Sarah writes down a four-digit number then multiplies it by four and writes down the resultant five-digit number. She challenges her sister Jenny to identify anything that is special about these numbers. Jenny is up to the challenge as she identifies two things that are special. She sees that as well as both numbers being perfect squares she also recognises that if the five-digit number was treated as being to base 7 it would, if converted to a base 10 number, be the same as the original four- digit number.

What is the four-digit number?

Corrected – see comments below (the upper limit of 100 on the loop was wrongly set much lower)

What an elegant solution!

Thank you for your kind words, John. But, sadly, not so elegant since it was wrong!

• If h = 4n² = (2n)² you only need to consider the even values for i (= 2n).

But, it’s the representation of n² in base 7 that has 5 digits, not the representation of (2n)².

Good point Jim, modified accordingly – an even smaller solution space!.

The teaser says “… if the five-digit number was treated as being to base 7 …”.
This surely refers to $$4.n^2$$, not $$n^2$$?

• No. There is a string of 5 digits. If it is interpreted as a base 10 number
it gives 4n², if it is interpreted as a base 7 number it gives n².

For example if n=94, then n² = 8836 and 4n² = 35344.

If we take the 5 digit string “35344” and interpret it as base 10 we get
35344 (which is 4n²), and if we interpret it as base 7 we get 9097.
Which isn’t n², but it’s not that far off.

At no point do we need to consider the base 7 representation of 35344
(which would be “205021”).

Sorry Jim, I missed your point first time round.

Hi Brian

I do not understand why your range for i is (100, 121) ie checking values of h only up to 14400.
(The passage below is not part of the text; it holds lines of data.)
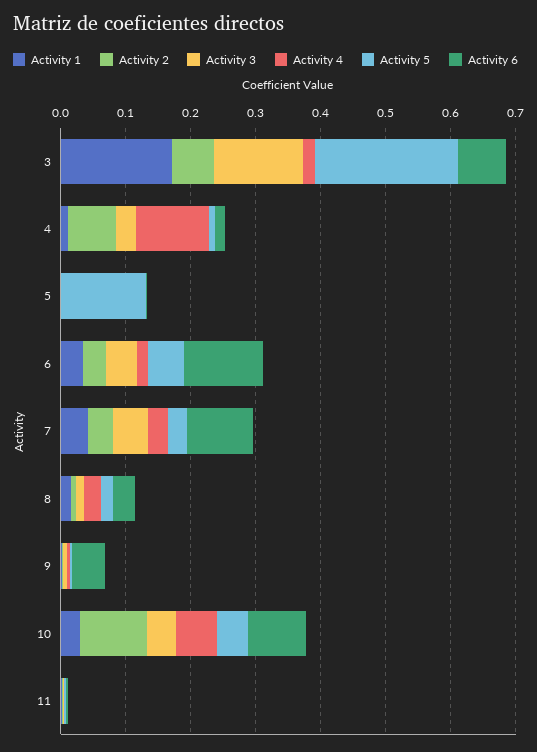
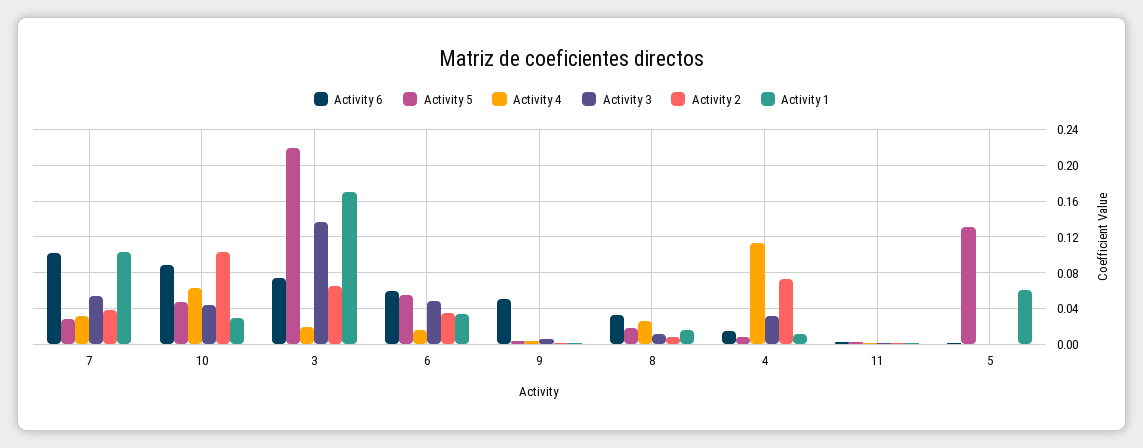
  {
    "Activity 1": {
      "3": 0.17,
      "4": 0.01,
-     "5": 0,
+     "5": 0.06,
      "6": 0.03,
-     "7": 0.04,
+     "7": 0.1,
      "8": 0.02,
      "9": 0,
      "10": 0.03,
      "11": 0
    },
    "Activity 2": {
      "3": 0.07,
      "4": 0.07,
      "5": 0,
      "6": 0.04,
      "7": 0.04,
      "8": 0.01,
      "9": 0,
      "10": 0.1,
      "11": 0
    },
    "Activity 3": {
      "3": 0.14,
      "4": 0.03,
      "5": 0,
      "6": 0.05,
      "7": 0.05,
      "8": 0.01,
      "9": 0.01,
      "10": 0.04,
      "11": 0
    },
    "Activity 4": {
      "3": 0.02,
      "4": 0.11,
      "5": 0,
      "6": 0.02,
      "7": 0.03,
      "8": 0.03,
      "9": 0,
      "10": 0.06,
      "11": 0
    },
    "Activity 5": {
      "3": 0.22,
      "4": 0.01,
      "5": 0.13,
      "6": 0.06,
      "7": 0.03,
      "8": 0.02,
      "9": 0,
      "10": 0.05,
      "11": 0
    },
    "Activity 6": {
      "3": 0.07,
      "4": 0.02,
      "5": 0,
-     "6": 0.12,
+     "6": 0.06,
      "7": 0.1,
      "8": 0.03,
      "9": 0.05,
      "10": 0.09,
      "11": 0
    }
  }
Just considering h as 4 x (a 4 digit square) gives highest possible value 4 x 9801 = 39204 which seems to demand range (100, 199).

Obviously considering base 7 gives max h = 36666 (and so 36100) but this still needs (100, 191).

The maximum 5 digit number in base 7 is $$6.7^4$$ which is 14406, less than $$121^2$$.

The maximum 5 digit number in base 7 is 66666.

thanks, corrected now.

base 7 conversion (manual method):

5 digit number is a b c d e

converted value = a*2401 + b*343 + c*49 + d*7 + e

Hi Robert
If I knew of a built-in routine for converting from base 7, I would gladly have used it. Because I don’t, my function “to7” (should have been named “from7”) above, uses exactly the manual procedure you describe. To establish 2401, 343, 49, 7, 1, it uses 7^e and lets e loop 0-4 (and sums the terms).
A weakness with my programme though, is perhaps that it does not filter out numbers containing digits larger than six, like Brian’s. (My semi-manual spreadsheet and pencil-solution of course did that.) In my programme I only got it to work through a very clumsy construction that doubled the amount of code. When I discovered that it did not affect the solution, I simply removed it (without analysing if that could be defended for the more general case..)